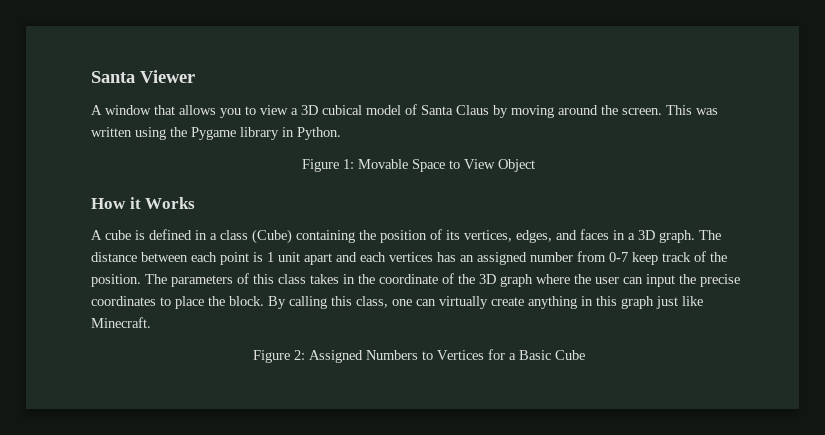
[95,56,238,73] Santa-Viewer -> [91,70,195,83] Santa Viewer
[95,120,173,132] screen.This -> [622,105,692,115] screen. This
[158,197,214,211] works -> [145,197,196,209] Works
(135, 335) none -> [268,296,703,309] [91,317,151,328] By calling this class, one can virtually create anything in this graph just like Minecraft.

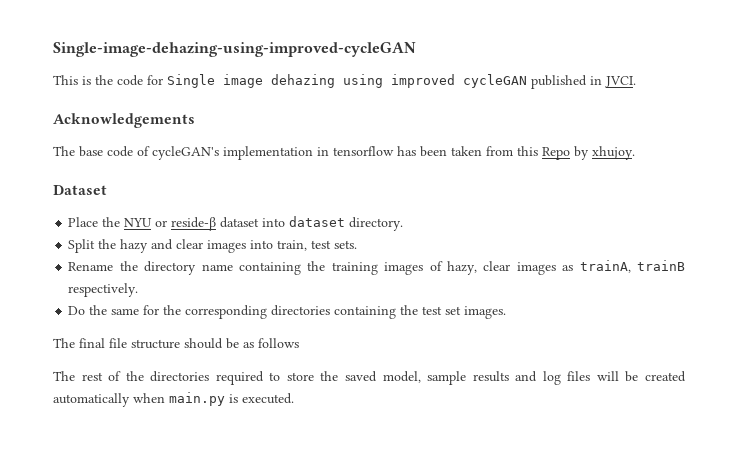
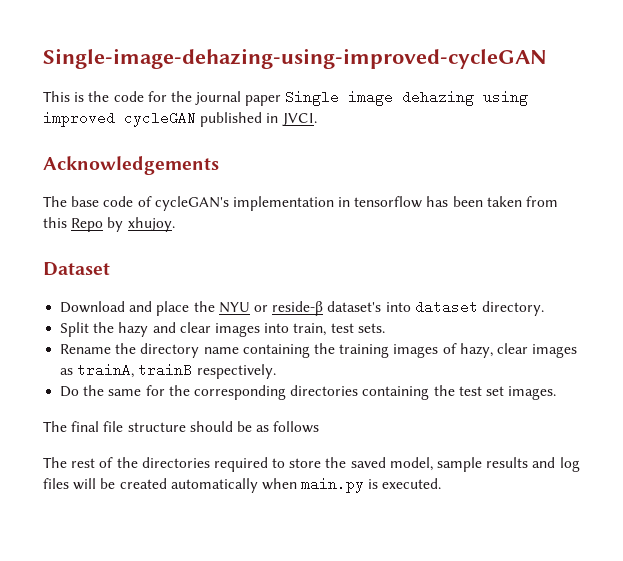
(163, 80) none -> [170,91,282,106] the journal paper
[68,217,99,227] Place -> [60,301,190,316] Download and place
[220,217,260,228] dataset -> [327,301,382,312] dataset's

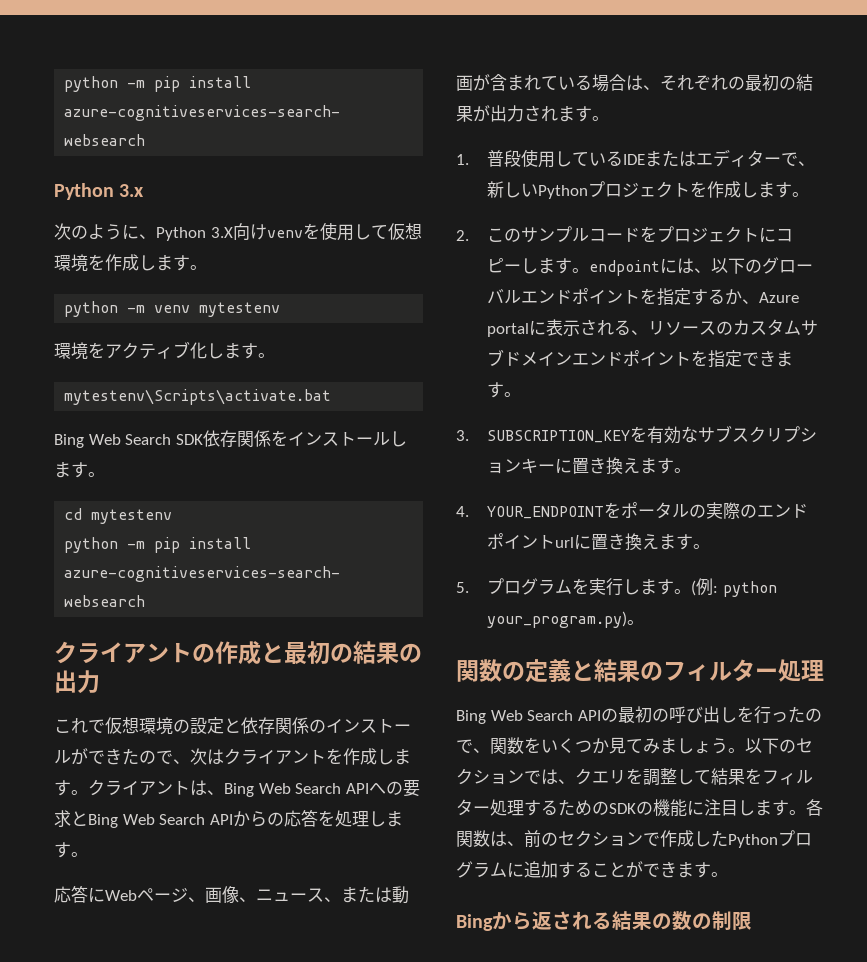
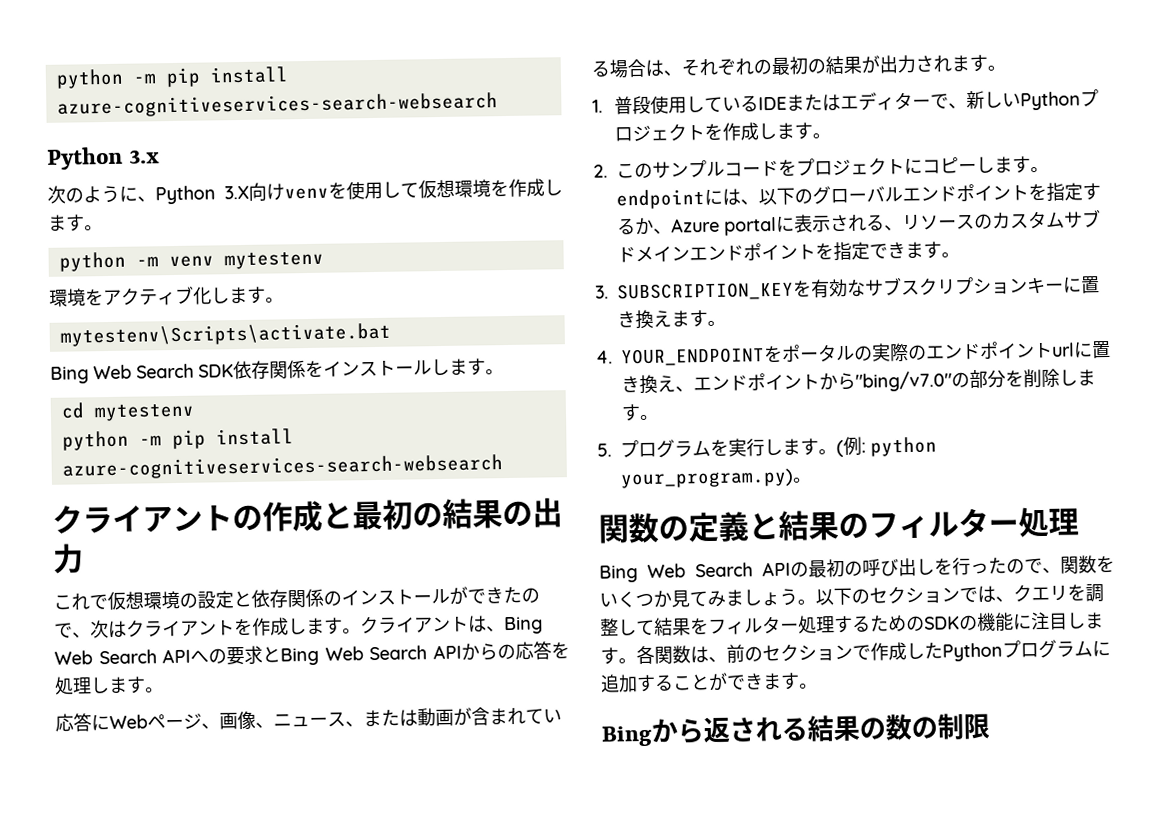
(660, 542) none -> [675,368,1078,393] 、エンドポイントから"bing/v7.0"の部分を削除し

Exercise directions:
Skipping any images, write out all the data exactly.

Solved exercise:
[95,56,238,73] Santa-Viewer -> [91,70,195,83] Santa Viewer
[95,120,173,132] screen.This -> [622,105,692,115] screen. This
[158,197,214,211] works -> [145,197,196,209] Works
(135, 335) none -> [268,296,703,309] [91,317,151,328] By calling this class, one can virtually create anything in this graph just like Minecraft.

(163, 80) none -> [170,91,282,106] the journal paper
[68,217,99,227] Place -> [60,301,190,316] Download and place
[220,217,260,228] dataset -> [327,301,382,312] dataset's

(660, 542) none -> [675,368,1078,393] 、エンドポイントから"bing/v7.0"の部分を削除し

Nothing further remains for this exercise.